9 Common Mistakes During Projects
Late Technology Inclusion: Including the technology/development team too late in the process often results in the solution being technically unfeasible, leading to unnecessary reworks and delays.
Lacking Milestones: If decision-makers are absent, the process can enter endless, repetitive cycles that focus on non-essential details without adding strategic value.
Decision by Preference: Making creative decisions based on personal taste rather than objective market needs, business goals, or validated feedback
After a Project
10 Preserving Design Intent
During the Technical Execution/Industrialisation phase, the designer must remain involved, even if passively, to consult on production challenges. This is crucial to ensure the original "design intent" (the strategic purpose and vision of the solution) is not lost or lowered due to technological compromises or production constraints.

· · · · · · ·

## Problems to solve:
A – Answer each question from the passage on project practice, one line per answer:
(i) What does including the technology/development team too late often lead to?
(ii) What can happen to the process if decision-makers are absent?
(iii) In which phase must the designer remain involved?
B – Summarize the passage on project practice in two sentences.
The items that follow are drawn from a separate source.

## Supplied material:

· · · · · · ·

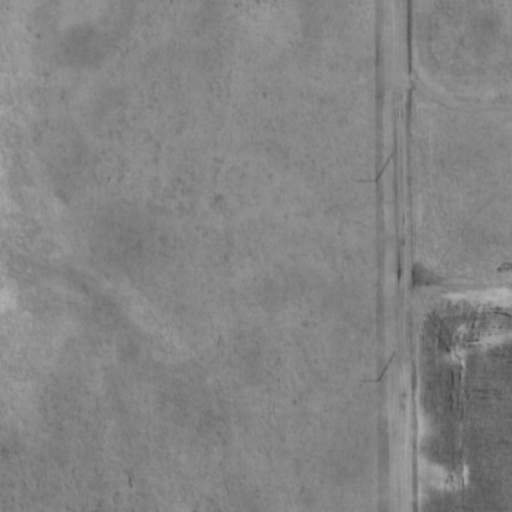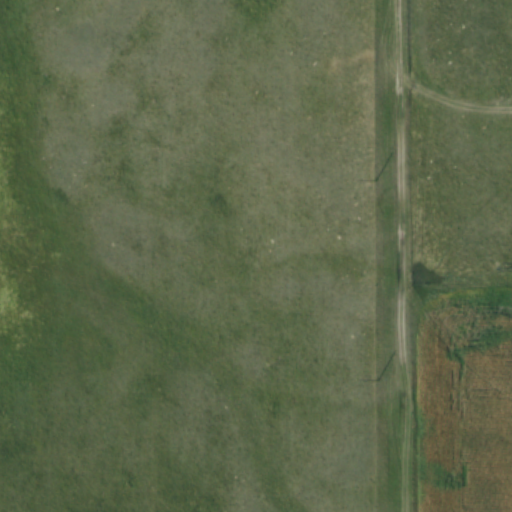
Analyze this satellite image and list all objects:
road: (404, 255)
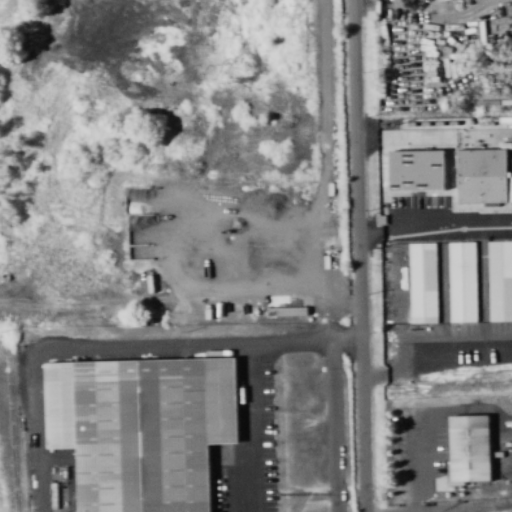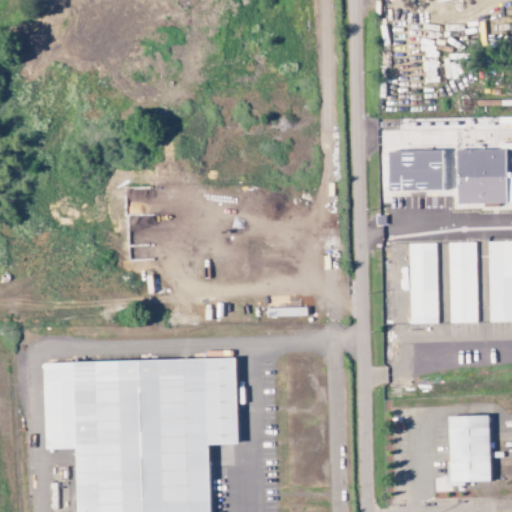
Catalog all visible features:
building: (503, 122)
building: (415, 171)
building: (481, 177)
road: (363, 256)
building: (499, 281)
building: (422, 283)
building: (461, 283)
building: (141, 430)
building: (151, 431)
building: (468, 450)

· · · · · · ·

## Correct answers:
A –
(i) A technically unfeasible solution, leading to unnecessary reworks and delays.
(ii) It can enter endless, repetitive cycles that focus on non-essential details without adding strategic value.
(iii) The Technical Execution/Industrialisation phase.

B – Common project mistakes include involving the technology/development team too late, which can make a solution technically unfeasible and cause reworks and delays, and making creative decisions on personal taste rather than market needs, business goals, or validated feedback. During the Technical Execution/Industrialisation phase, the designer must stay involved to consult on production challenges so that the original design intent is not lost or lowered by technological compromises or production constraints.